Wednesday, 3 October 2012

Ramping Up The Difficulty

Increasing the difficulty in a game is much like
motorcycle jumping. Too much throttle and you overshoot your mark;
not enough and you land flat on your face. 
I am the Warden!!

In my last post, I talked about the major challenge for Killshot: Reloaded, the upcoming supplement for tabletop's deadliest game. I want to use it as an extension for more experienced characters, particularly with Operation: Killshot, the international espionage theme.

As we all know (and if you've never read or played Killshot yet, you can fix that problem with this link), active rolls attempted against non-opponents are challenged by difficulty levels, each one increasing the number of circumstance dice applied to the Director's opposed roll. By taking on experienced characters - such as those with over 50 training points - the difficulty has to keep up or else the game starts to collapse in on itself.

So here's the issue I'm addressing. Using the rules for difficulty levels as is, I could simply add more difficulty levels with more d10s. In all honesty, that's what I'm trying to avoid. As much as this system is built on dice pools, it can get really out of hand as the experience goes up.

And that's what we're here to brainstorm today. How do we address difficulty levels for experienced characters? Let's begin with some ideas I'm cranially tossing about at the moment.

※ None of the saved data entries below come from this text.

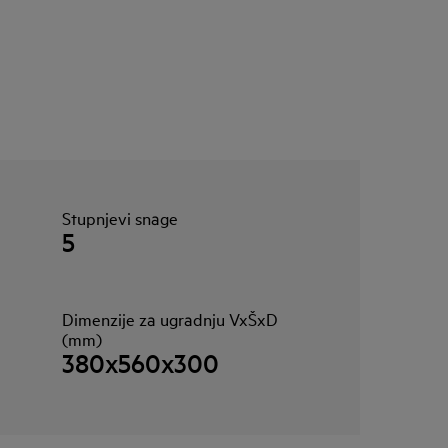
Stupnjevi snage
5
Dimenzije za ugradnju VxŠxD
(mm)
380x560x300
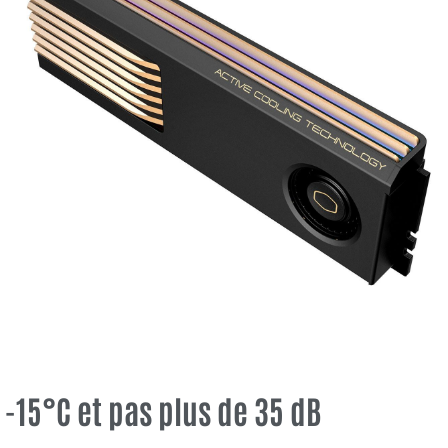
-15°C et pas plus de 35 dB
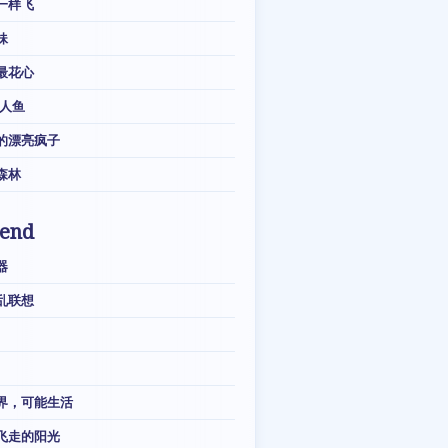
一样飞
妹
最花心
·人鱼
的漂亮疯子
森林
iend
器
乱联想
界，可能生活
飞走的阳光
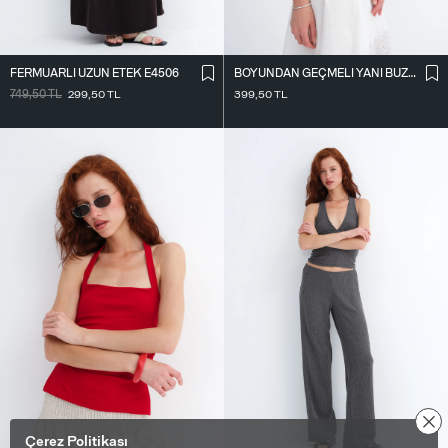
FERMUARLI UZUN ETEK E4506
BOYUNDAN GEÇMELI YANI BÜZGÜLÜ BLUZ A390
749,50
TL
299,50
TL
399,50
TL
Çerez Politikası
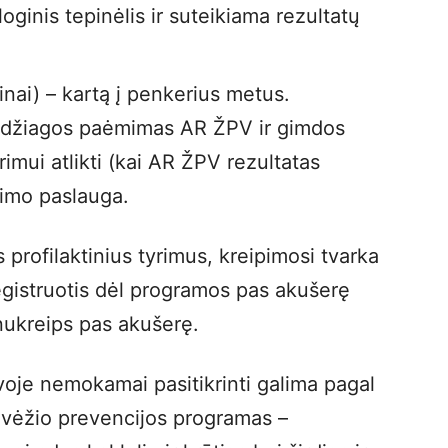
ginis tepinėlis ir suteikiama rezultatų
inai) – kartą į penkerius metus.
edžiagos paėmimas AR ŽPV ir gimdos
yrimui atlikti (kai AR ŽPV rezultatas
inimo paslauga.
 profilaktinius tyrimus, kreipimosi tvarka
registruotis dėl programos pas akušerę
 nukreips pas akušerę.
oje nemokamai pasitikrinti galima pagal
 vėžio prevencijos programas –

#1. Base Dice Substitutions

Once characters reach certain markers for total training points - starting at 40, let's say for now - the Director can replace one of the difficulty level's d10s with an extra base die. Therefore, instead of the Impressive difficulty level being 1d20+2d10, it could be 2d20+1d10.

This solution might be too easy that it's broken and it brings up an issue with the Optional System and character progression. It's very difficult to calculate the probability of these dice pools when they're opposed by an infinite combination of opposed dice pools. While using a higher dice group to substitute a lower one seems the likely choice, there's still a chance of the base die rolling as high as or lower than the circumstance die. Does that reliably increase the difficulty on par with the characters? Only playtesting will tell.

#2. Difficulty Tiers

The last idea makes me wonder how to explain why there is a change in dice groups on these rolls? Sure, we could do it for the sake of doing it, but if we can explain it through the story...

Considering the theme these rolls are intended for, I'm wondering about difficulty tiers whereby an extra d20 is added based on an overall threat. For example, a job is inherently more difficult because the mark is a publicly revered figure who has repeatedly talked about his life in danger. Pulling off the job without making it look suspicious becomes all the more harder as everyone - citizens especially - will automatically jump to homicide as a possible cause of death. Therefore, the job is placed at a higher tier and all difficulty rolls gain +1d20.

#3. Locked Modifiers

Instead of adding or substituting dice, what about an automatic modifier added to all difficulty rolls? Simple and effective, yes, but it goes against everything the Optional System stands for and so it's rejected.

#4. Capping Focus Dice

Enforcing limits on the number of focus dice any stat or focus can access may work, but it reeks of errata more than an expansion. If I were a player and not the game's designer, this would look like a patch or something individual Directors would enforce as a house rule. Also rejected.

#5. Emphasize Criticals

Here's an idea I'm leaning towards because it doesn't seem like a modification of the existing mechanics. As the jobs become more difficult, players must gain at least a critical hit (3 hits) to achieve the goal. The only problem I can with that is what to do when the player succeeds with 0 hits; do they still succeed and get to roll again? Or does the increased difficulty actually soak up anything less than a critical and convert it to a failure?

A possibility is to work out a hybrid. If the player rolls a critical, it succeeds. If the player rolls less than a critical, it fails yet counts as a partial success. If the player gains three partial successes before rolling a critical, the player finally succeeds at the task, thereby sparing everyone the agony of constantly "failing" despite making higher rolls. If this doesn't make sense, better terminology can fix that.

The Verdict

I have to confess. Everything above this last segment was written two days ago and I've made a decision since then. No, no, I'm not going to tell you just yet, there's still some drafting of the actual concept before I can go ahead with that, but it's definitely making use of #2. At the same time, I think #5's criticals idea should also be looked at as a generic means of increasing the difficulty in any game and is something I'm thinking about for an upcoming article in Killshot Files or perhaps another installment of The Director's Chair on BRG.